The Vanishing Year

I give Cash his reverent moment. Beautiful? Amazing? Luminous?

“Bat-shit crazy. That’s what she was. She was a lawyer, an attack dog in the courtroom. She got an offer from a New York law firm after killing them in an insurance case. She drove a hard bargain and walked away a partner and a rich woman. I followed her here. I was a journalist. There had to be a ton of work in New York, right? I was working freelance but she didn’t think I had a lot of ambition and suggested the Post as a way to be more structured with my life. A real job, she called it.”

“Huh,” is all I can think to say.

“Yeah. Huh. But I did. And we had a spacious high-rise on Fifth Avenue, overlooking Central Park. She worked long hours, so I started working long hours. I proposed to her, to fix it, which is just about the dumbest thing a person can do. She said yes, because, well, I don’t know why. I surprised her at work one night to find her screwing one of the partners in her office. Wouldn’t you lock the door?” He offers a quick glance over. “I’d lock the door. I mean, c’mon.”

“Ouch.”

He sighed. “So I moved out and haven’t spoken to her since. Oh!” He snaps his fingers like he just remembered something. “That’s a lie. I covered a wedding a few years ago, and she was there as a guest. With him. She married that guy. She was all tucked and lifted, her face was a thick cake of makeup. She was like an ice sculpture of Mary. When I said I still worked at the Post, she laughed.”

“What did you say?” I ask, incredulous.

“I asked her if she still fucked her husband in her office. He was standing right there and by the look on his face, I could tell that answer was no.”

I laughed. “So you’re not still hung up on her?”
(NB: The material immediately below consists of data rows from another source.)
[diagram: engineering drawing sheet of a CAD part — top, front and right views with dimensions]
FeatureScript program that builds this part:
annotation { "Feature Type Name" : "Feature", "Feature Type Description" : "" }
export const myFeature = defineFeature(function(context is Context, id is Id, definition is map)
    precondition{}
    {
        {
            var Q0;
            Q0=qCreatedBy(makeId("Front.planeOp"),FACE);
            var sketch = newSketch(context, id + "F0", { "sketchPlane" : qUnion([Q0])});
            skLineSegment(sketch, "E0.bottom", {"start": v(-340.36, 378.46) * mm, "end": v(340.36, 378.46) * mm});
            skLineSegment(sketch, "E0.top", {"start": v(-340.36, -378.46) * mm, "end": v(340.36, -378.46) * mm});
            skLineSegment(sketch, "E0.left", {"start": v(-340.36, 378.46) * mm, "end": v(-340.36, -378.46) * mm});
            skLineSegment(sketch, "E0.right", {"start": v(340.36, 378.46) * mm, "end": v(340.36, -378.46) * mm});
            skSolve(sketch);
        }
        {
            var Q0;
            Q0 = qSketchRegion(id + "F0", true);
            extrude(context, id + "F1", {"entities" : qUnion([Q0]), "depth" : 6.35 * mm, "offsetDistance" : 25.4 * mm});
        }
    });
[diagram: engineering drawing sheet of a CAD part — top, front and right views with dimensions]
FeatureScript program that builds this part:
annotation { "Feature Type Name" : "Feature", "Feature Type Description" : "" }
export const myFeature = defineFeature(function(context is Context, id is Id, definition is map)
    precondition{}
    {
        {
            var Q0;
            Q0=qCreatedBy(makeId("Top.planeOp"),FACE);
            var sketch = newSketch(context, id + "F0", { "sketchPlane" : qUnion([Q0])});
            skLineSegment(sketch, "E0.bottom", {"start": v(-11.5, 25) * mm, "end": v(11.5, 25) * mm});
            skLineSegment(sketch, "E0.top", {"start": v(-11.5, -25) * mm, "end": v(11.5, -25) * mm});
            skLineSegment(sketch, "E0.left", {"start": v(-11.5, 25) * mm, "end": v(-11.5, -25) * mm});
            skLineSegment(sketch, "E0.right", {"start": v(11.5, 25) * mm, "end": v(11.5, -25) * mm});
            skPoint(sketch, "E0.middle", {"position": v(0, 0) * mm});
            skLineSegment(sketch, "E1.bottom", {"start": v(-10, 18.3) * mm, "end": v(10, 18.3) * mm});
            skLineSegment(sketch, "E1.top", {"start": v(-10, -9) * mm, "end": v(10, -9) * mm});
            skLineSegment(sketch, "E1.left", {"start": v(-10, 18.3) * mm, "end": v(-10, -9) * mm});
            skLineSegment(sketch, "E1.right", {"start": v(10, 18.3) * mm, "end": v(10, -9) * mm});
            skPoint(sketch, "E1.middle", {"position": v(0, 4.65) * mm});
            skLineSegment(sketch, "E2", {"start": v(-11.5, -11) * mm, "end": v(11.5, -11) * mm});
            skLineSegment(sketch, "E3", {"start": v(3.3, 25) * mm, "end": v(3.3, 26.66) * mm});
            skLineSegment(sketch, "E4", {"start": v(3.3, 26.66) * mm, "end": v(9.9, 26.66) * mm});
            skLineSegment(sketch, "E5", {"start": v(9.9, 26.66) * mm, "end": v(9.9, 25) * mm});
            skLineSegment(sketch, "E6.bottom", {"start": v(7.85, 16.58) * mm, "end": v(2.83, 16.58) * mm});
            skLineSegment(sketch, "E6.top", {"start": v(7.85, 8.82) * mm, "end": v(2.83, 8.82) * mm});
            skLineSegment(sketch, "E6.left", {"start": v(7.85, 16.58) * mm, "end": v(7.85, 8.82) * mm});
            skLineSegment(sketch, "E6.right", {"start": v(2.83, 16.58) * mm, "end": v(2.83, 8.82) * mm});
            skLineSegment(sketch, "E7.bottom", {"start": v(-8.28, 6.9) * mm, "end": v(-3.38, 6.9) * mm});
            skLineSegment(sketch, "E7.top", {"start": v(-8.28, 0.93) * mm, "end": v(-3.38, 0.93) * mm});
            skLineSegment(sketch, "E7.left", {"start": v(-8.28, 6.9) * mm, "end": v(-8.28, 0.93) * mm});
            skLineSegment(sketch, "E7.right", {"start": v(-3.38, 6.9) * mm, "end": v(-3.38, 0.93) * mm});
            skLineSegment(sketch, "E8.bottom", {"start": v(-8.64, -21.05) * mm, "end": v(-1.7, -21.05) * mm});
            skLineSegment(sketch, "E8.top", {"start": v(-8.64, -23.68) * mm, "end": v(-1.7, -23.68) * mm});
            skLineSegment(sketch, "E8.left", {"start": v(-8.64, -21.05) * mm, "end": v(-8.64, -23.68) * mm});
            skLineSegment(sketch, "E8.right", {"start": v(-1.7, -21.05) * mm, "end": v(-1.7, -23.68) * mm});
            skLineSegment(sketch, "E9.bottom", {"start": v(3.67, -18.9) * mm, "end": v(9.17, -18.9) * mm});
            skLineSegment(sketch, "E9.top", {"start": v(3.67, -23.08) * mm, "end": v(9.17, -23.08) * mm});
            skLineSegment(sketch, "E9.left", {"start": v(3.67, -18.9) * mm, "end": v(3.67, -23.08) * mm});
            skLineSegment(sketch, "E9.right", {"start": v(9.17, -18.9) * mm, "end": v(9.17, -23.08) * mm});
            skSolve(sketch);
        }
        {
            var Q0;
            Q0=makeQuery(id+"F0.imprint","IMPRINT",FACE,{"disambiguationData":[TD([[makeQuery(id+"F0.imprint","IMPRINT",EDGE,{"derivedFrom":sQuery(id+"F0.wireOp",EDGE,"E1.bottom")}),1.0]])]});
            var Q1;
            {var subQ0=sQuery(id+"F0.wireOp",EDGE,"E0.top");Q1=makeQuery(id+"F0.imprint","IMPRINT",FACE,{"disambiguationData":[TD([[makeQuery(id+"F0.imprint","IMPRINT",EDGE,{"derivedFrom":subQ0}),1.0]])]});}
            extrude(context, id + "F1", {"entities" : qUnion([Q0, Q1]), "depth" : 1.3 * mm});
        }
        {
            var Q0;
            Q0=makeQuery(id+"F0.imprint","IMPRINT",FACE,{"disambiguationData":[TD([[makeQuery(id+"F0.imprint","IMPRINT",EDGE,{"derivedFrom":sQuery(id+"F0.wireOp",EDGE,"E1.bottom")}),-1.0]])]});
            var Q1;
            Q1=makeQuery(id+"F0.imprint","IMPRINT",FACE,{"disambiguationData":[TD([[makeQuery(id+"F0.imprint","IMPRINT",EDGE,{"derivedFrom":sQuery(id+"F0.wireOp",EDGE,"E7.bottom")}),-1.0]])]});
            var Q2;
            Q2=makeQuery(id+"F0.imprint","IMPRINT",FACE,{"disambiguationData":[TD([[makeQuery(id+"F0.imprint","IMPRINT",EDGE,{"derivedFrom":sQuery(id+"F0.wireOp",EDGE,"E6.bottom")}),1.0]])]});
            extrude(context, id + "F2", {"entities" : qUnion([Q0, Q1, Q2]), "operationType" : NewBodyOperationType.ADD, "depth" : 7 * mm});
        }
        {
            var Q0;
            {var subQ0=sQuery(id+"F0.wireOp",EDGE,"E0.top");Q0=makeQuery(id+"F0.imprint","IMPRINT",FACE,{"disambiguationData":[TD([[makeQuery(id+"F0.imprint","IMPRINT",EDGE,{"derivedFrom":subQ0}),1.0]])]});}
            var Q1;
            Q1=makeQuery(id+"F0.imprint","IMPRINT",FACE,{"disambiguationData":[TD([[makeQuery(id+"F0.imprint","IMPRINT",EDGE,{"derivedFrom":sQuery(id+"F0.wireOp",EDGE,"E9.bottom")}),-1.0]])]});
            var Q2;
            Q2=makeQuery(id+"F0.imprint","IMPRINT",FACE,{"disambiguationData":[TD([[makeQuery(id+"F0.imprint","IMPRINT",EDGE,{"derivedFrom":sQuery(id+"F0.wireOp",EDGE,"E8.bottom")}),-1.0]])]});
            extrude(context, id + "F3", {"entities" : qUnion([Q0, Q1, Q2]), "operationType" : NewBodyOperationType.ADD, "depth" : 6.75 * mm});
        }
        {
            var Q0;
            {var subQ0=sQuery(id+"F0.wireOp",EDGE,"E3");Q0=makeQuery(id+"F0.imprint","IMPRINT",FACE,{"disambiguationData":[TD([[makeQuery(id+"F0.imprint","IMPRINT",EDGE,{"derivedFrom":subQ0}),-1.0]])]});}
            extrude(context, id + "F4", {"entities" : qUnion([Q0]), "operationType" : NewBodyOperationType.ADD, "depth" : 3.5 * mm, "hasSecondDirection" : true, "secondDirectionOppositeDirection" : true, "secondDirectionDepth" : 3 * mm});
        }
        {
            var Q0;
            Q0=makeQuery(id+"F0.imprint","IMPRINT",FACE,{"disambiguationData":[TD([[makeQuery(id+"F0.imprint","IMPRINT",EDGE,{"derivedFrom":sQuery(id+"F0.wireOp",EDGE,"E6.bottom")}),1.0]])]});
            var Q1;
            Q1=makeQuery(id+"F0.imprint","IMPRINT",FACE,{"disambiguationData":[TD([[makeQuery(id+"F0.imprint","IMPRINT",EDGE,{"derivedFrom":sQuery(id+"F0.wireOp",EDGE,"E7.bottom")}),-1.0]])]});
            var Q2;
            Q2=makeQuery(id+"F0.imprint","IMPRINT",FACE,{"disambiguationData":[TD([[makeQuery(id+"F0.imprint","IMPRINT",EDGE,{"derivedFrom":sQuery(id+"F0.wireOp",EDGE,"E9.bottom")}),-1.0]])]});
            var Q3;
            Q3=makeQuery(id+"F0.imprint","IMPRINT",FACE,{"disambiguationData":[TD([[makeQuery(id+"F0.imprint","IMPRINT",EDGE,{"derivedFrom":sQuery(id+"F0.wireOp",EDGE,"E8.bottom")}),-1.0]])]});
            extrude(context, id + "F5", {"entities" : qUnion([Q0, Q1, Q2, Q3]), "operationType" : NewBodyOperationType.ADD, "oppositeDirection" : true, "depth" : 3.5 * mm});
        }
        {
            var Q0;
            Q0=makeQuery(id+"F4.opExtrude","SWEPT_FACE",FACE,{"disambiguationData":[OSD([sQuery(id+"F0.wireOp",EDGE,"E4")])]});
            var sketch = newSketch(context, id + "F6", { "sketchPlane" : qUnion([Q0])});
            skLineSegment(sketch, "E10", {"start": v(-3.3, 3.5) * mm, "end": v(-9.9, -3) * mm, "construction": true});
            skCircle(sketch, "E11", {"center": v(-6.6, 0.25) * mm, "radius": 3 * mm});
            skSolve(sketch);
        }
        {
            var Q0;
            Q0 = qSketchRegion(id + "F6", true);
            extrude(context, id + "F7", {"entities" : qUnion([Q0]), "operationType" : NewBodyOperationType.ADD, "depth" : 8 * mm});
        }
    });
He’s quiet for a moment. “No, not hung up on her. She was the only woman I was ever engaged to, so sometimes I wonder. Plus, she was such a loose cannon. I find myself sabotaging relationships with other women, that’s all. They’re all so normal. Am I self-destructive? My mother thinks so.”

“Maybe a little bit.” It feels so nice to swing the camera around and focus on someone else’s problems.

“Well, self-destruction seems to be something we have in common.” He turns the radio on, but to a low volume. Something classical. More surprises. “How did you end up on the East Coast?”

The question is tangled up in the things I cannot say. I think of how to be honest, truthful, and not give away all my secrets. For me, the basest act is also the most admissible. Evelyn.

“I was in college. I was in a bad place.” I trace swirl patterns with my fingertip on the cold windowpane. “My adoptive mother, Evelyn . . . she died. I was depressed and too poor to take care of her so I . . . ran away.”

“She was sick?”

“She had cancer.” I try to avoid saying it, that big looming pit of blackness in the corner of my mind. The one that I skirt around with euphemisms and niceties like common burial and state-funded, when I really mean abandoned. Unloved. “So New York was an escape for me. I saw an opening at La Fleur d’Elise and started working there as a glorified custodian. I worked on design at night. Then . . . I met Henry.” My voice drops on the Henry. “The thing is, I left my mother.” I square my shoulders and stare at Cash’s profile, willing him to pass judgment. I see nothing, not a flicker of understanding, even. “In the morgue. I couldn’t afford to bury her. I left her.”

I see comprehension dawning in his eyes. He reaches out, touches my hand. “Are you that same person?”

“No. I was a mess then, running from myself. From other people. I’m only a slightly more put together mess now.” I pat my running nose with a napkin I find in the glovebox.

“Have you tried to go back? Find out . . . what the county did? I can do that for you. You could have a memorial. Have closure.”

“No. I can’t.” I shake my head vehemently. “They did a state-funded burial. That’s what they give to people who are abandoned. The only people who are abandoned in death are those who die unloved. I . . .” I can’t finish my sentence. I can’t even finish the thought, except I push. My brain pushes past the whooshing in my ears and the whir of the tires on the road and the awareness of my body and I think the thought I’ve avoided since I left San Francisco five years ago. “The last thing I ever did to Evelyn was tell her that she was unloved.”